Organized in 1905, The National Audubon Society has worked for the conservation of birds and their habitats and is one of the oldest organizations that does so. From its work in the passage of the Migratory Bird Treaty Act of 1918, the creation of hundreds of wildlife refuges, to the restriction of DDT, it is almost impossible to summarize everything that this organization has achieved.
As of this writing, the first volume of music and poetry from The Birdsong Project is available to stream or purchase on Spotify, Apple Music, and a number of music platforms. Additional volumes will be released monthly through September. This month’s volume features artists such as Nick Cave, Beck, singer songwriter Natalie Bergman, and poet and novelist Ray Young Bear.
If you’re one of those persons who has rediscovered the joys of real records, the vinyl ones, there will be a commemorative boxed set of The Birdsong Project coming out on vinyl at the end of the year, close to Christmastime (hint hint). You can preorder it now at this link.
Folks can subscribe to the project’s Youtube channel. Updates are also available on social media and email. Live events in support of the project are being planned throughout the country. The Brooklyn Botanic Garden will have an entire For the Birds program series this summer.
Musicians and the environment
Composers, musicians, and other creative individuals have found inspiration in the natural world for hundreds of years. The bird calls that Beethoven wove into his sixth symphony reveal the inspiration that the great composer found in nature. The power of nature can be heard in Igor Stravinsky’s “Rite of Spring;” Ferdé Groffe expressed majesty, awe, even humor in his Grand Canyon Suite; and Aaron Copeland drew on folksongs for his score to the pastorale ballet “Appalachian Spring.”

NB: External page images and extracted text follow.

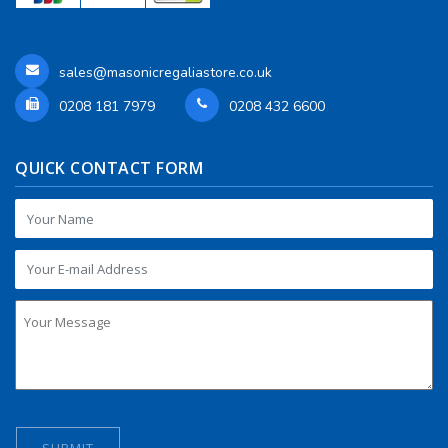
sales@masonicregaliastore.co.uk
0208 181 7979
0208 432 6600
QUICK CONTACT FORM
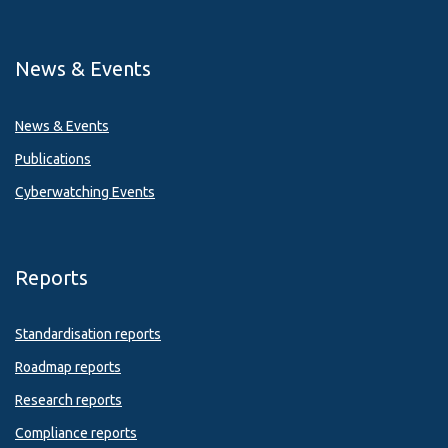
News & Events
News & Events
Publications
Cyberwatching Events
Reports
Standardisation reports
Roadmap reports
Research reports
Compliance reports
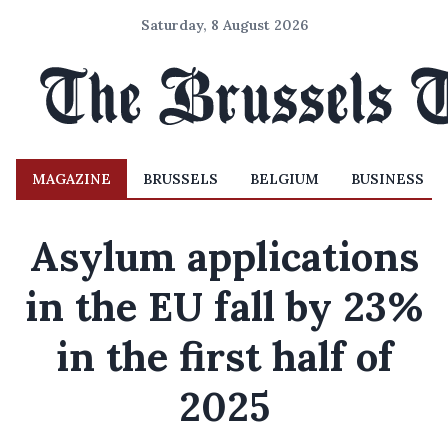
Saturday, 8 August 2026
MAGAZINE
BRUSSELS
BELGIUM
BUSINESS
Asylum applications
in the EU fall by 23%
in the first half of
2025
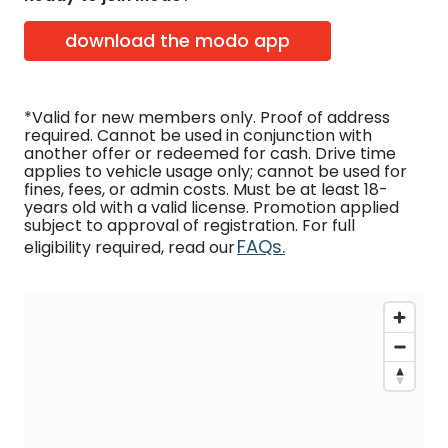
download the modo app
*Valid for new members only. Proof of address
required. Cannot be used in conjunction with
another offer or redeemed for cash. Drive time
applies to vehicle usage only; cannot be used for
fines, fees, or admin costs. Must be at least 18-
years old with a valid license. Promotion applied
subject to approval of registration. For full
FAQs.
eligibility required, read our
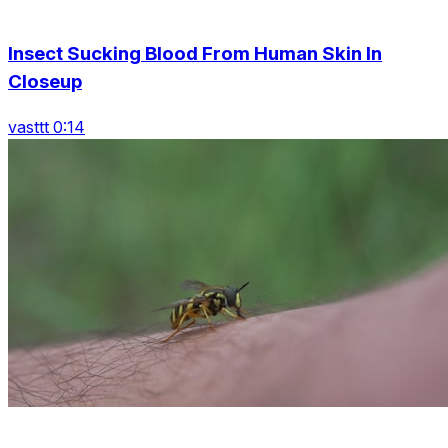
Insect Sucking Blood From Human Skin In
Closeup
vasttt 0:14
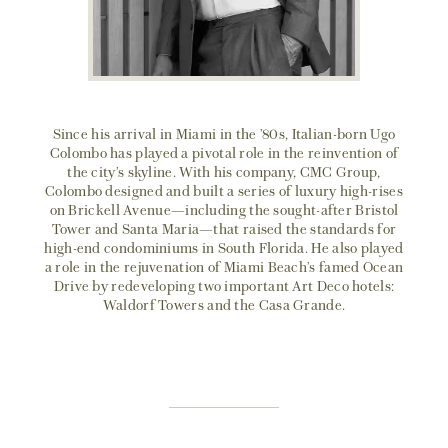
Since his arrival in Miami in the ’80s, Italian-born Ugo
Colombo has played a pivotal role in the reinvention of
the city’s skyline. With his company, CMC Group,
Colombo designed and built a series of luxury high-rises
on Brickell Avenue—including the sought-after Bristol
Tower and Santa Maria—that raised the standards for
high-end condominiums in South Florida. He also played
a role in the rejuvenation of Miami Beach’s famed Ocean
Drive by redeveloping two important Art Deco hotels:
Waldorf Towers and the Casa Grande.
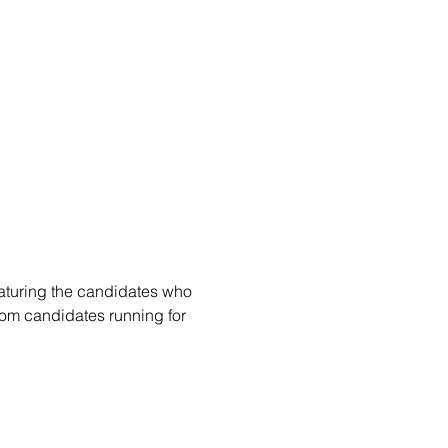
eaturing the candidates who 
rom candidates running for 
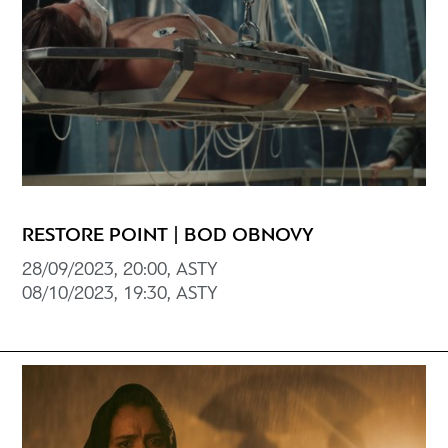
RESTORE POINT | BOD OBNOVY
28/09/2023, 20:00, ASTY
08/10/2023, 19:30, ASTY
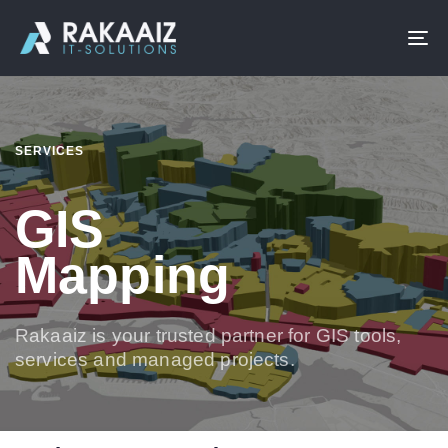
To
na
SERVICES
GIS
Mapping
Rakaaiz is your trusted partner for GIS tools,
services and managed projects.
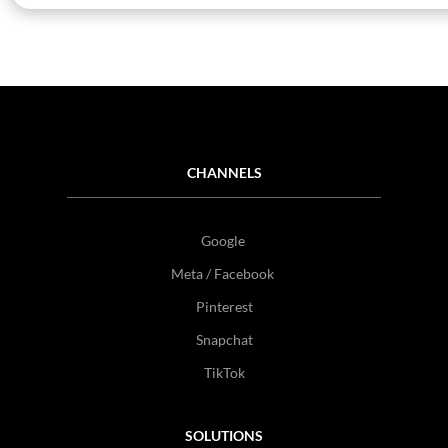
CHANNELS
Google
Meta / Facebook
Pinterest
Snapchat
TikTok
SOLUTIONS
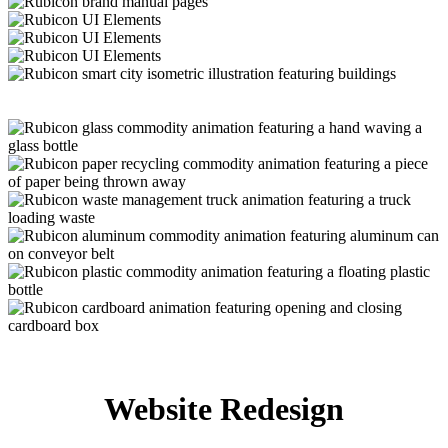
Website Redesign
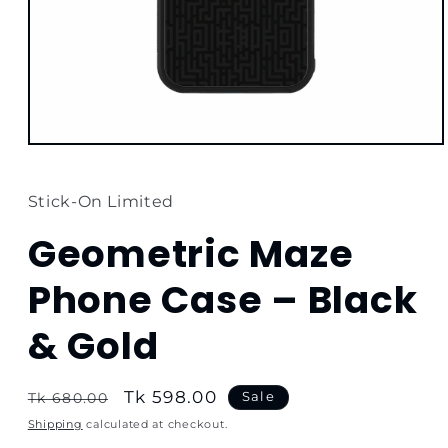
Open
media
1
in
Stick-On Limited
modal
Geometric Maze
Phone Case – Black
& Gold
Regular
Sale
Tk 598.00
Sale
Tk 680.00
price
price
Shipping
calculated at checkout.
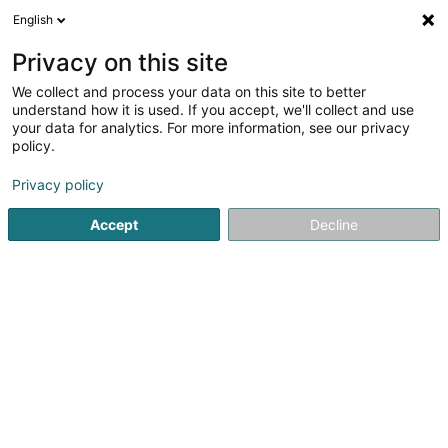
English
LU
Privacy on this site
We collect and process your data on this site to better
understand how it is used. If you accept, we'll collect and use
Diana Turiaf Coach de Vie &
your data for analytics. For more information, see our privacy
Thérapeute Holistique -
policy.
Énergéticienne & EFT
Life Coaching
Privacy policy
5
11
bewertungen
Accept
Decline
5 Rue de l'Eglise
F-57655
Boulange (FRANCE)
Rendez-vous
Kuck d'Nummer
E-Mail
Itinéraire
Websäit
Startsäit
Net gesetzlech reglementeiert Fleeg
Life Coachi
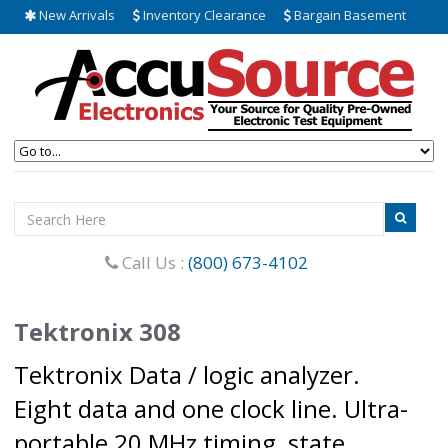
New Arrivals
Inventory Clearance
Bargain Basement
Call Us :
(800) 673-4102
Tektronix 308
Tektronix Data / logic analyzer.
Eight data and one clock line. Ultra-
portable 20 MHz timing, state,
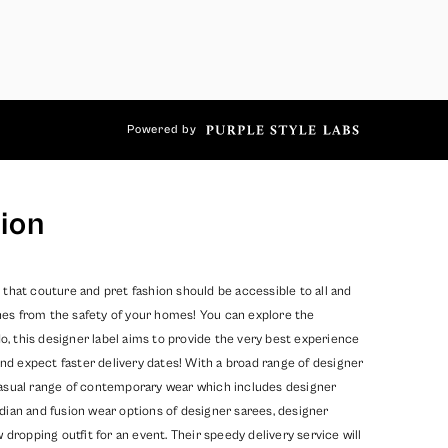
Powered by
ion
 that couture and pret fashion should be accessible to all and
hes from the safety of your homes! You can explore the
, this designer label aims to provide the very best experience
nd expect faster delivery dates! With a broad range of designer
 casual range of contemporary wear which includes designer
dian and fusion wear options of designer sarees, designer
opping outfit for an event. Their speedy delivery service will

Throughout my childhood, I remember environmental themes in the songs I heard on the radio. With his classic “Paradise,” John Prine encapsulated the sadness and estrangement I felt as I witnessed the waste and environmental destruction of coal mining in West Virginia. Our school bus crossed Simpson Creek, whose coal polluted necrosis was portrayed by Maif Nutter in his hit “Simpson Creek Won’t Never Run Clean Again.” Of course, the environmentally themed tune that most comes to mind for me, as well as most folks, is “Big Yellow Taxi” by Joni Mitchell. Mitchell’s take is sardonic and whimsical as she tells us that “They took all the trees and put them in a tree museum.”

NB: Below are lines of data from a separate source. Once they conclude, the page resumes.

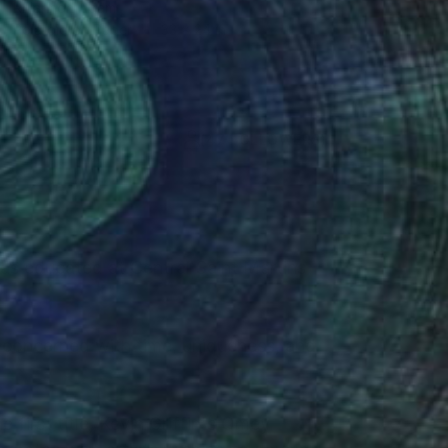
Rhiannon Adam
Polaroid on Paper
33 x 24 in
(47 FOLLOWERS)
as educated at Central Saint Martins
 concerned with time, uniqueness, and
first title, Kevin Griffin's Omey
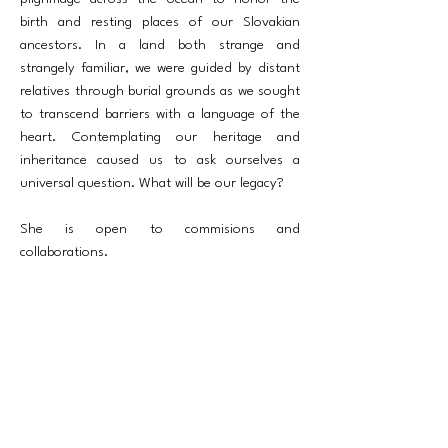
birth and resting places of our Slovakian
ancestors. In a land both strange and
strangely familiar, we were guided by distant
relatives through burial grounds as we sought
to transcend barriers with a language of the
heart. Contemplating our heritage and
inheritance caused us to ask ourselves a
universal question. What will be our legacy?
She is open to commisions and
collaborations.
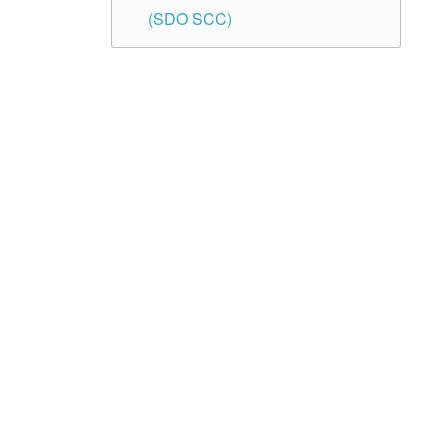
(SDO SCC)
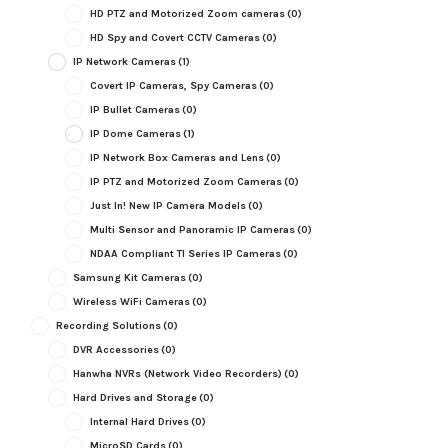
HD PTZ and Motorized Zoom cameras
(0)
HD Spy and Covert CCTV Cameras
(0)
IP Network Cameras
(1)
Covert IP Cameras, Spy Cameras
(0)
IP Bullet Cameras
(0)
IP Dome Cameras
(1)
IP Network Box Cameras and Lens
(0)
IP PTZ and Motorized Zoom Cameras
(0)
Just In! New IP Camera Models
(0)
Multi Sensor and Panoramic IP Cameras
(0)
NDAA Compliant TI Series IP Cameras
(0)
Samsung Kit Cameras
(0)
Wireless WiFi Cameras
(0)
Recording Solutions
(0)
DVR Accessories
(0)
Hanwha NVRs (Network Video Recorders)
(0)
Hard Drives and Storage
(0)
Internal Hard Drives
(0)
MicroSD Cards
(0)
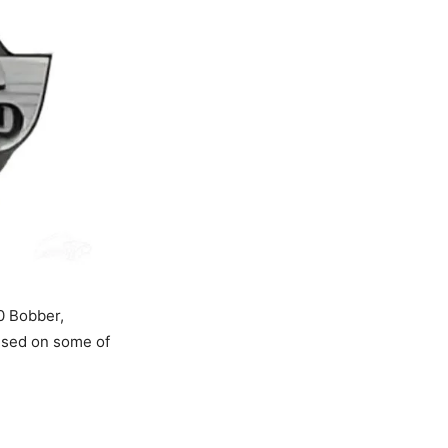
50 Bobber,
 used on some of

John Prine knows personally of King Coal’s destruction
More recently, musicians have focused on climate change. Paul McCartney, who already established a lot of climate change street cred with his promotion of Meatless Monday, delivers a prodding indictment of those in power, and a ray of hope, with “Despite Repeated Warnings.” Donald Glover’s Childish Gambino uses a seventies souls style to express a personal experience of climate change with “Feels Like Summer.”
To be fair, musicians have received—and sometimes deserved—criticism over their abuse of the environment. Using their stages and songs to lecture on the climate crisis while they emit tons of CO2 carting around massive amounts of musical equipment and stage gear has been rightly pointed out as hypocritical. And much of what amounts to musicians taking action on climate change just boils down to a whole bunch of talk.
In a hopeful turn, in 2019 Fay Milton, a professional photographer and drummer for the Savages, launched Music Declares Emergency, a campaign and resource for professional musicians, particularly the ones who tour and put on big shows, with lots of strategies for artists and the music industry to lessen their effects on the environment. And in perhaps the boldest environmental move, Coldplay announced early in 2020 that the band would not tour unless it can be, as frontman Chris Martin says, not only sustainable but even beneficial to the planet.